** INFORMATION SUPPLIED **
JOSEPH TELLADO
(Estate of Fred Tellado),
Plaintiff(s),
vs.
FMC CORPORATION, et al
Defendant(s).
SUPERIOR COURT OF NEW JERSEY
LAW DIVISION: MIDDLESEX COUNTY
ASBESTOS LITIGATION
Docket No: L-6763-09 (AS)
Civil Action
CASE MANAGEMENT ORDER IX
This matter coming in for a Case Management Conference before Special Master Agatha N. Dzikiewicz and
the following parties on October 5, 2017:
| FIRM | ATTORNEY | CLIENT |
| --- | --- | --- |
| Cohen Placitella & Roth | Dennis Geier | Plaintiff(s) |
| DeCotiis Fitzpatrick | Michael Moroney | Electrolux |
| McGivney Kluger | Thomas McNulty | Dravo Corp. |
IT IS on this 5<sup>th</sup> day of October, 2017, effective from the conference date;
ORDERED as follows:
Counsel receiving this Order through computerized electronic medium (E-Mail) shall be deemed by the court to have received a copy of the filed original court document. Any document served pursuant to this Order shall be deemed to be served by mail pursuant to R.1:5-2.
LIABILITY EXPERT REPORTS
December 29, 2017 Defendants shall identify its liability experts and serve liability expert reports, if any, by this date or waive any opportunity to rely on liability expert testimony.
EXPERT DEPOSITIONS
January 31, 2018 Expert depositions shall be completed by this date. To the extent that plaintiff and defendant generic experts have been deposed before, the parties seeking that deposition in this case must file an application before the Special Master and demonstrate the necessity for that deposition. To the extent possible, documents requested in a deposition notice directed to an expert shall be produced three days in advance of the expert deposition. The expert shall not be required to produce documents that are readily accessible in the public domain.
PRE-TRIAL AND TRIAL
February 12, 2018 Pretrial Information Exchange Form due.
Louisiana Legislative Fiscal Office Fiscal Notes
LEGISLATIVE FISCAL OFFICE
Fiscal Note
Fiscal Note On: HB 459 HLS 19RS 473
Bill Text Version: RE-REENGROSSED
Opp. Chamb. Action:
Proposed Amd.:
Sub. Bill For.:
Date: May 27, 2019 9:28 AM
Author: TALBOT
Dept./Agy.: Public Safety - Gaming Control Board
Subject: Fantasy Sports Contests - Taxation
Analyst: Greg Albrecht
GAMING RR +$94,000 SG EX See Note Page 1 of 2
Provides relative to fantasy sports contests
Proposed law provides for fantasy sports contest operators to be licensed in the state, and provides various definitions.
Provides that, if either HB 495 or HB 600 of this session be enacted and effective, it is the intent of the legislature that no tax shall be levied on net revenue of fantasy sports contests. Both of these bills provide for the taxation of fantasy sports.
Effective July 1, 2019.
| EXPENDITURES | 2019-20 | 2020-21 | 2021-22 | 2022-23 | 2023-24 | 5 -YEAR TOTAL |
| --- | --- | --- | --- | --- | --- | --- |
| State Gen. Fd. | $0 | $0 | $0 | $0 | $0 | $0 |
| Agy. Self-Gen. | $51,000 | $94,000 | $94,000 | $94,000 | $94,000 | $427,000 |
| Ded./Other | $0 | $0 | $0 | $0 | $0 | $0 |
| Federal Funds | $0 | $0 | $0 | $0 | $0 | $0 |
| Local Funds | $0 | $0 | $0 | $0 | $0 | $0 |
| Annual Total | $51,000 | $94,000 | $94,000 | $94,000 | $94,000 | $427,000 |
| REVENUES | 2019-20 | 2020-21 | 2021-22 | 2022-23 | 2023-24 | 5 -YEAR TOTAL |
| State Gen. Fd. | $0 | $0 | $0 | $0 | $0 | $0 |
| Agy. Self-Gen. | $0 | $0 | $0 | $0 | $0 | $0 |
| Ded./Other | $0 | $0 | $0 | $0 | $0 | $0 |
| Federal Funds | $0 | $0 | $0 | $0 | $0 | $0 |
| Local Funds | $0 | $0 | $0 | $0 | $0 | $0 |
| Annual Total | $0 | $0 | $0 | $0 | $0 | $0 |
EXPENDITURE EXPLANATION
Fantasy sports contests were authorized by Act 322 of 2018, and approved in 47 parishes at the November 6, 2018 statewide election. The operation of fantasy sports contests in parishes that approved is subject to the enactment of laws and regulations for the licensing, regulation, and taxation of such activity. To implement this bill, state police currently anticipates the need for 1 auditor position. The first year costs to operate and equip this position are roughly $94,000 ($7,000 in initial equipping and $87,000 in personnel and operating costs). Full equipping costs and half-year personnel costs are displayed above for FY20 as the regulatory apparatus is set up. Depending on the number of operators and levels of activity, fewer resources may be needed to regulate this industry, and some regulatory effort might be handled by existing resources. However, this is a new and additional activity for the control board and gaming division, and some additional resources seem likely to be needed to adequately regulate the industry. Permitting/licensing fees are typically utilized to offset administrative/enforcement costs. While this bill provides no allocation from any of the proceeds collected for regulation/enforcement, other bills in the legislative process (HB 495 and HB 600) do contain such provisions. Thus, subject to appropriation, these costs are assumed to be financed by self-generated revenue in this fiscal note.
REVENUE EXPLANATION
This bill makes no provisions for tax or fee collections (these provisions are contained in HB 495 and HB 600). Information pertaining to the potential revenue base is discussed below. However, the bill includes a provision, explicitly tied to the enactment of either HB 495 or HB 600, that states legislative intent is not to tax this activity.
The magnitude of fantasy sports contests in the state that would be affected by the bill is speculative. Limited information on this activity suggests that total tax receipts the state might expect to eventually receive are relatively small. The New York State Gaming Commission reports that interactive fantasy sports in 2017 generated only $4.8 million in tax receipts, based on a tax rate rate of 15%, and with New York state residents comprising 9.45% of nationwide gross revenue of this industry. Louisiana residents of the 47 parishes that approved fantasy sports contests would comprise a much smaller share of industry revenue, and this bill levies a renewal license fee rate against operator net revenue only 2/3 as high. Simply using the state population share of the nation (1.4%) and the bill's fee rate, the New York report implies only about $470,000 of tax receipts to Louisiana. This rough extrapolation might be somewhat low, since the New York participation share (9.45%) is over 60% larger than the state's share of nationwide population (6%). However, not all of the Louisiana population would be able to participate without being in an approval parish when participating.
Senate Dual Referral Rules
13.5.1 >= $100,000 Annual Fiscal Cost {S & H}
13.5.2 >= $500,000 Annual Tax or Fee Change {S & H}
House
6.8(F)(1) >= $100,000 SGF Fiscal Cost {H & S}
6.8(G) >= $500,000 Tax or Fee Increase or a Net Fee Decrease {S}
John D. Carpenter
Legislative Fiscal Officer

** WHAT THIS TASK INVOLVES **
Retype every line up to and including the one that contains "February 12, 2018", beginning at the first line of the records, with no edits.

** PROBLEM SOLUTION **
JOSEPH TELLADO
(Estate of Fred Tellado),
Plaintiff(s),
vs.
FMC CORPORATION, et al
Defendant(s).
SUPERIOR COURT OF NEW JERSEY
LAW DIVISION: MIDDLESEX COUNTY
ASBESTOS LITIGATION
Docket No: L-6763-09 (AS)
Civil Action
CASE MANAGEMENT ORDER IX
This matter coming in for a Case Management Conference before Special Master Agatha N. Dzikiewicz and
the following parties on October 5, 2017:
| FIRM | ATTORNEY | CLIENT |
| --- | --- | --- |
| Cohen Placitella & Roth | Dennis Geier | Plaintiff(s) |
| DeCotiis Fitzpatrick | Michael Moroney | Electrolux |
| McGivney Kluger | Thomas McNulty | Dravo Corp. |
IT IS on this 5<sup>th</sup> day of October, 2017, effective from the conference date;
ORDERED as follows:
Counsel receiving this Order through computerized electronic medium (E-Mail) shall be deemed by the court to have received a copy of the filed original court document. Any document served pursuant to this Order shall be deemed to be served by mail pursuant to R.1:5-2.
LIABILITY EXPERT REPORTS
December 29, 2017 Defendants shall identify its liability experts and serve liability expert reports, if any, by this date or waive any opportunity to rely on liability expert testimony.
EXPERT DEPOSITIONS
January 31, 2018 Expert depositions shall be completed by this date. To the extent that plaintiff and defendant generic experts have been deposed before, the parties seeking that deposition in this case must file an application before the Special Master and demonstrate the necessity for that deposition. To the extent possible, documents requested in a deposition notice directed to an expert shall be produced three days in advance of the expert deposition. The expert shall not be required to produce documents that are readily accessible in the public domain.
PRE-TRIAL AND TRIAL
February 12, 2018 Pretrial Information Exchange Form due.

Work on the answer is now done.